If Rust is significantly slower than equivalent C or C++, it's a bug. Please file them.

(And yes, sometimes, it's faster. Today. Not always! Usually they're the same speed.)


My point is more like this chart [0]. C has so much lead time, Rust will probably never be able to catch up, be close? Sure. But C has decades of lead time.

[0] http://www.viva64.com/media/images/content/b/0324_Criticizin...


> My point is more like this chart <

As steveklabnik noted that is old data (which you would be normally be able to see from the date-stamp in the bottom-right corner, but that's been hidden).

This web page is updated several times a month, and presents the charts in context --

https://benchmarksgame.alioth.debian.org/u64q/which-programs...

(You might even think that you can tell which language implementations don't have programs written to use multi-core and which do.)


That chart is extremely old. We are sometimes faster than C in the benchmark games, with the exception of SIMD stuff due to it not being stable yet. (and, it can fluctuate, depending on the specific compiler version, of course.)

For example, here's a screenshot I took a few months ago: http://imgur.com/a/Of6XF

or today: http://imgur.com/a/U4Xsi

Here's the link for the actual programs: http://benchmarksgame.alioth.debian.org/u64q/rust.html

Today, we're faster in C than one program, very close in most, and behind where SIMD matters.

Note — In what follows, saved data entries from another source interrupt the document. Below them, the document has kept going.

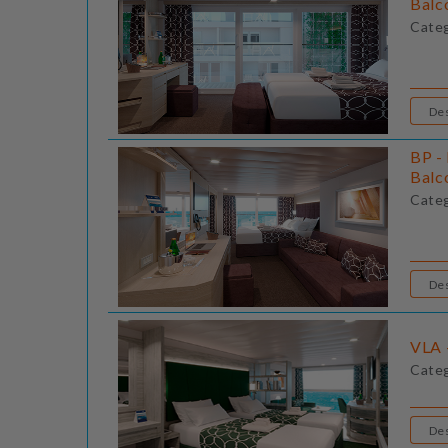
Balc
Cate
BP - 
Balc
Cate
VLA 
Cate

  > But C has decades of lead time.
Remember, Rust uses LLVM as a backend, which it shares with Clang. So all that work that's gone into codegen for making C programs fast also applies to Rust, and all of the work Apple and whomever else is working to improve it further, Rust gets for free.


I mean true, I'm playing devil's advocate here. I respect the Rust community (heck of all the nu-c languages I respect it the most, I even did a poster on 0.1 of it for my programming languages class), I will be quite impressed if they can pull off (and they are the most likely to be capable of it in my opinion) what so far has been an insurmountable task: beat an old guard language in general purpose performance (Fortran, C, etc.); languages that have every advantage but design foresight. If they do it, it will be a great historical case study on how to build a new programming language.

As an aside: As someone who has used LLVM to build a compiler, it doesn't quite work that way, yes rust has access to those gains, but it may not be able to effectively use them (due to differing assumptions and strategies).


Totally hear what you're saying on all counts :)


> languages are more expressive, safer

Not generally, no. Maybe the popular ones become so, but that's mostly by rediscovering the languages of old, which had better safety and more expressive power.


Moore's law is just an observation, and the only way chips can actually be made is through sustained, coordinated, and meticulous teamwork.